(EXERCISE SET)
A) In the essay on the Supreme Court leak, condense the paragraph beginning "The first — the earliest —" into a short bulleted list that keeps its main facts.
B) Extend the essay on the Supreme Court leak with a few more paragraphs, picking up right after its final sentence.

(READING TEXT)
▼

Keeping Secrets in the Dark

I have to confess, I don’t really understand why the Supreme Court justices are so tweaked about the leak of a draft ruling on Roe v. Wade.

Let’s leave abortion out of this for a moment. Let’s make it about abolishing some obscure turn of law adopted as a precedent in the early 1800’s requiring porcelain garden gnomes to be placed front of government buildings. (I just made that up, by the way.)

Someone — someone — then leaks a draft of the Supreme Court opinion that abolishes the Garden Gnome Precedent.

RAGE! The Sanctity of the Court has been compromised! No one in the Court can be trusted! Who leaked this document? Search out the vile miscreant! SOMEONE NEEDS TO PAY! We can only hope and pray that The People will not lose ALL TRUST in the Court because of this! ARRRGGGHHHHH!

Seriously?

When people start to distrust the courts, it is (and has always been, and will always be, in all times and all places, forever and ever) the result of the Court repeatedly handing down shit decisions.

The real issue here appears to be that the Court was “outed” over a shit decision in-the-making before they had the chance to pass it off as settled law. In this regard, it is a bit like the failed coup of January 6, 2020. When you attempt to overthrow the government, the goal is to get it over with before anyone catches on. Otherwise, it turns into “for want of a nail,” and all that.

When you intend to hand down a shit decision from the Supreme Court, it’s useful to keep it secret until it’s a done deal.

All this outrage from Alito and Thomas in itself seems to me a plausible reason to distrust the Court. Something is distinctly off. Like opening the door to your son’s room to tell him dinner is ready, and when a cloud smelling of skunk and mint wafts out, he launches into a screaming rage about “privacy.”

It isn’t about privacy.

In other words, I think all this rage and pouting is really about the fact that the very justices who wrote the draft already know it’s a shit ruling. It would not matter if it were about abortion, or porcelain garden gnomes. The court understands perfectly well that it is trying to wrap the law around something indefensible, and now that it’s out in the open, they are going to have to face the wrath and distrust of The People before they’ve managed to make it a done deal.

So let’s talk a little about the history of both the nation and the Court.

There have been two fundamentally different models of (white) government in the US since the Europeans arrived.

The first — the earliest — consisted of entirely autonomous colonies (subject to European rule, but like mobsters, if you keep them paid, they leave you alone), which gradually expanded, consolidated, and became the original thirteen states of the US. The Articles of Confederation, adopted in 1777, bound these thirteen states together as a Confederation. In 1789, the Articles of Confederation were replaced by the US Constitution.

The core problem with the original Confederation, and with the United States up until the mid 1850’s, was that the states really didn’t get along very well.

One of the difficulties was slavery.

▲

(SUPPLIED DATA)
▼

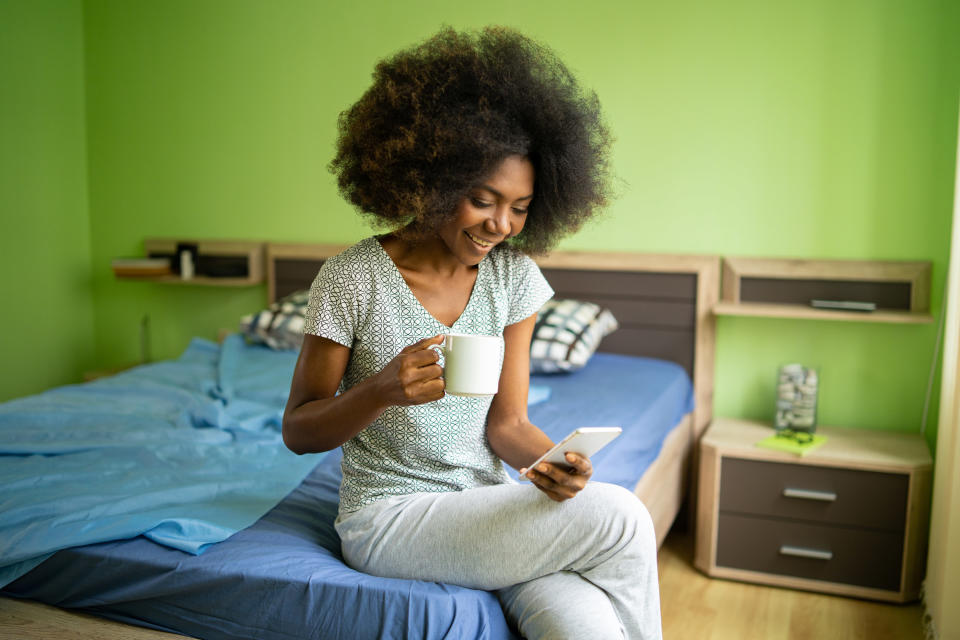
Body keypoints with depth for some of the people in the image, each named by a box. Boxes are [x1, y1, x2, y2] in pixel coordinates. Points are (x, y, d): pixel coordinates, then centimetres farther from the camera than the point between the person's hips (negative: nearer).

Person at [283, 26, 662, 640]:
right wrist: (383, 390, -24)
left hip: (489, 504, 4)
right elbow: (298, 431, -5)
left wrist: (553, 459, -20)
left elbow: (505, 422, 2)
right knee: (621, 518, -20)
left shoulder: (514, 276, 1)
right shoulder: (353, 279, -12)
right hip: (391, 515, -4)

▲

(ANSWERS BY ITEM NUMBER)
A)
- The earliest model was made up of fully autonomous colonies, subject to European rule but left alone as long as they paid.
- These colonies gradually expanded and consolidated, becoming the original thirteen US states.
- The Articles of Confederation, adopted in 1777, joined the thirteen states as a Confederation.
- In 1789, the US Constitution replaced the Articles of Confederation.

B)
The southern states, in particular, had grown rich on an agrarian model, exporting various crops and agricultural products to Europe, and the profit margins were based on the economics of slave labor. Between the original colonies in the early 1600’s and the states of the early 1800’s, several things changed. The southern agrarian model depleted the soil, especially cultivating cotton, so yields declined. Competition from other nations started to cut into export profits. The slave trade started to decline, particularly after England abolished slavery (1807), raising the prices and reducing availability of slaves. And perhaps most importantly, the Mechanical Age, or the Technological Age, was rapidly replacing manual labor, and capturing the lion’s share of new wealth. This gave the northern states an alternative to trying to compete with export of agrarian products, an alternative that required an increasing number of increasingly skilled workers.

Slaves escaping to northern states could be trained.

Slavery turned into a very tense national issue through the early 1800’s, particularly as the Abolitionists began making a strong (i.e convincing) moral/ethical argument against the institution of human slavery.

In 1861, the southern states seceded from the northern Union of States, and formed a new Confederacy of States under new Articles of Confederation. The Union and the Confederacy went to war.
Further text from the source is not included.